[EXERCISE TEXT]
Potential Threat to the National Security Agency

Cyberattacks aimed at hacking and abducting strategically important information of the National Security Agency (N.S.A.) are a potential threat to the integrity of the country’s entire defence complex. Apart from the degree of significance of the stolen data, an insufficiently reliable security system is the reason for concern. The possibility of hacker access to the Agency resources opens up many opportunities for opponents, including the ways to develop plans for a successful attack. All these factors determine the need to analyse specific risks of threats and the ways to deal with them.

Targeted Search for Important Information

It is logical to assume that a group of hackers working to discredit the N.S.A. and seize valuable data leads an intentional cyberwar. The possibilities of modern technologies prove that even such a reliable system as the Agency’s internal database can be hacked, and, as practice shows, the attempt can be very cynical. According to Sanger (2016), the original program code used by the group of hackers caused the leakage of any data that were later sold at auctions for much money. It allows saying that cybercriminals are deliberately looking for ways to find certain valuable information in order to extract it from the database and expose it as a lot. Consequently, the implication for the Agency can mean that many cranking governments may be aware of the significant aspects of American politics and its government leaders’ purposes. Moreover, the quality of hackers’ work leaves little doubt that professional work was prepared, and the goals were determined in advance. Therefore, in order to prevent the recurrence of such attacks, the N.S.A. needs to strengthen the security system of particularly essential information to eliminate its diversion.

Lack of Opportunity to Rely on the Existing System

In order for the data protection system to work properly, it is necessary to ensure that all firewalls are able to withstand external attacks and prevent unauthorised persons from accessing databases. However, the previous program showed its insolvency and vulnerability, which calls for the creation of a new advanced system by the Agency. In case the representatives of the N.A.S. information department does not establish the work of their protective mechanism, other scandals on the basis of data leakage may occur. As van Der Walt (2017) notes, the need to protect virtual information has never been as relevant as it is today since, judging by experience, the cases of theft of valuable information are often encountered. Therefore, the N.S.A. may be involuntarily involved in other sound cases of hacker attacks if the Agency’s representatives do not take urgent measures to protect their resources.

The threat for the Agency calls for the development of innovative ways to keep the information of national importance and the creation of advanced mechanisms for repelling threats. For these purposes, the N.S.A. needs to periodically check the software for protection and test the system in time to identify potentially vulnerable sectors. The threat can be eliminated, but for this purpose, specialists of the National Agency need to carry out intensive work and achieve complete data protection in order to avoid their leakage. Therefore, new technologies should be taken into account, and the experience of professional staff will be useful to develop an enhanced and relevant mechanism that allows the N.S.A. to prevent dangerous hacker attacks and information theft.

The Need for Developing a Unique and Innovative Protection System

In case the National Agency does not attempt to achieve the maximum degree of protection and does not begin to develop a new security system, scandals related to the data security can be repeated. Modern professionals of cyber attacks are able to access even the most classified databases. Moreover, according to Solenberger (2017), absolutely any software can be attacked, starting from the Windows operating system and ending with top-secret programs containing the information of national importance. Hackers are not stopped by complex passwords and encryption systems, and it is useless to rely solely on the reliability of this or that protection method if it has already been hacked once.

[DATASET EXCERPTS]

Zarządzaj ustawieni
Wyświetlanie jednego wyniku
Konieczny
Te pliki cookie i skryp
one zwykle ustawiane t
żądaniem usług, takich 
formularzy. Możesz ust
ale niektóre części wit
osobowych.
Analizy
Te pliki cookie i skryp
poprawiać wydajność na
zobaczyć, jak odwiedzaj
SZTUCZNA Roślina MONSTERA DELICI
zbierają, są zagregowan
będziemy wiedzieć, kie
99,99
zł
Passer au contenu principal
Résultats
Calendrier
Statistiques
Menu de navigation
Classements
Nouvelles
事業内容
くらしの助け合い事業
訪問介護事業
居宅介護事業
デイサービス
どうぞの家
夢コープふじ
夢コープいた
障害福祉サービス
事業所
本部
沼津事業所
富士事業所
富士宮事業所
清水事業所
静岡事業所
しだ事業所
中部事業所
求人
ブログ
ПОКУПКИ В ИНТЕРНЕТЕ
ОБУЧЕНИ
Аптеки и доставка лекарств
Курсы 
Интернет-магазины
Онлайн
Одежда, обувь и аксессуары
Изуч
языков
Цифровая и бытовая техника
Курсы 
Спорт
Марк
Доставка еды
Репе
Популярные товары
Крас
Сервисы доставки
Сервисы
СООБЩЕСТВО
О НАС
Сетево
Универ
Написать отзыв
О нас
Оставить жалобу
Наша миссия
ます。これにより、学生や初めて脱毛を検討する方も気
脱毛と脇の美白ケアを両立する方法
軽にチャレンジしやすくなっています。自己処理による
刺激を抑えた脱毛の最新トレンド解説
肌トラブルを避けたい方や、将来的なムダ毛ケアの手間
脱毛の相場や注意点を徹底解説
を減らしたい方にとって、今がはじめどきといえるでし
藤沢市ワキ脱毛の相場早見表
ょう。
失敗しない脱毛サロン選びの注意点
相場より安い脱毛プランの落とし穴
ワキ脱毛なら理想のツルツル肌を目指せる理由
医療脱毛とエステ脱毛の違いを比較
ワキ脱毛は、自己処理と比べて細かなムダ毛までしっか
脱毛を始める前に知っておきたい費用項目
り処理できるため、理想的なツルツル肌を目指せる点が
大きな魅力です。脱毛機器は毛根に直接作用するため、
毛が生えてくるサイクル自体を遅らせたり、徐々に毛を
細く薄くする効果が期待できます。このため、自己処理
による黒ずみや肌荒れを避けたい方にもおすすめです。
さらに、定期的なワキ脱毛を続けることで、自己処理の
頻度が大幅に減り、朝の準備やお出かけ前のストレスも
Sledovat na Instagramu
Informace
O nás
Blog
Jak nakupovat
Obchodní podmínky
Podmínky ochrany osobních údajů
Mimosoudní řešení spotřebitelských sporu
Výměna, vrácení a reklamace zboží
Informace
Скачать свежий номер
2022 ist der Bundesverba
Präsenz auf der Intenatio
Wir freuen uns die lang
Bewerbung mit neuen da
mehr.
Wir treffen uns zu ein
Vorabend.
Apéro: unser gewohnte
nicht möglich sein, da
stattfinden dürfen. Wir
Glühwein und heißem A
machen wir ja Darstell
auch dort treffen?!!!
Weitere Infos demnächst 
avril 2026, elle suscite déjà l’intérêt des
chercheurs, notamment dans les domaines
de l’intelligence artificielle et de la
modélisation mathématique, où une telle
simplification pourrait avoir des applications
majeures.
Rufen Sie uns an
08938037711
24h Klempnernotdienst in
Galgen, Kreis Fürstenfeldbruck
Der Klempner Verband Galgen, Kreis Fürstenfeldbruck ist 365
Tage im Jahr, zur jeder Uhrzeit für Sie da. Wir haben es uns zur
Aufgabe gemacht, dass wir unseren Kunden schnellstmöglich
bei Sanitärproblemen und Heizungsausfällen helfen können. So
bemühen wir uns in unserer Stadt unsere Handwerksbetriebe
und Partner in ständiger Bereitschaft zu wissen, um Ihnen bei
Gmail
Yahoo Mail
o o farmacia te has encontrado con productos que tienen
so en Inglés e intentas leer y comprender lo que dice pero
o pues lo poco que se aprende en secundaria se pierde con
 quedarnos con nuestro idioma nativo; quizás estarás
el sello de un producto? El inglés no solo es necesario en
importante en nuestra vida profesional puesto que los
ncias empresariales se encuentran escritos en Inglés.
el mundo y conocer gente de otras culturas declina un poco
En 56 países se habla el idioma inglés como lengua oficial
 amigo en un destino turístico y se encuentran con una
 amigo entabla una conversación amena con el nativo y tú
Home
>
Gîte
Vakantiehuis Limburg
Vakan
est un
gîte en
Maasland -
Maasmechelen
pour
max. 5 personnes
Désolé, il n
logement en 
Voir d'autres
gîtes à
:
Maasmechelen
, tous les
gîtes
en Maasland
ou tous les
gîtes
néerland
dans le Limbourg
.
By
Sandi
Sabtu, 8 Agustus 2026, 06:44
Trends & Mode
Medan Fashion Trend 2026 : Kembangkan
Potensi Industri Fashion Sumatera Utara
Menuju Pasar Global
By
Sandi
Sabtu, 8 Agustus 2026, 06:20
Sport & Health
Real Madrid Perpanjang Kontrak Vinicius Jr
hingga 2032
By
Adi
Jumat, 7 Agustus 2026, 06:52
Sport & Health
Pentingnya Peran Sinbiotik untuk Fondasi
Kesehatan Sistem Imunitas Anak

[THE PROBLEM] Repeat the passage in the text on threats to the N.S.A. between "Potential Threat to the National" and "deal with them.", inclusive.

[RESPONSE TO THE TASK]
Potential Threat to the National Security Agency

Cyberattacks aimed at hacking and abducting strategically important information of the National Security Agency (N.S.A.) are a potential threat to the integrity of the country’s entire defence complex. Apart from the degree of significance of the stolen data, an insufficiently reliable security system is the reason for concern. The possibility of hacker access to the Agency resources opens up many opportunities for opponents, including the ways to develop plans for a successful attack. All these factors determine the need to analyse specific risks of threats and the ways to deal with them.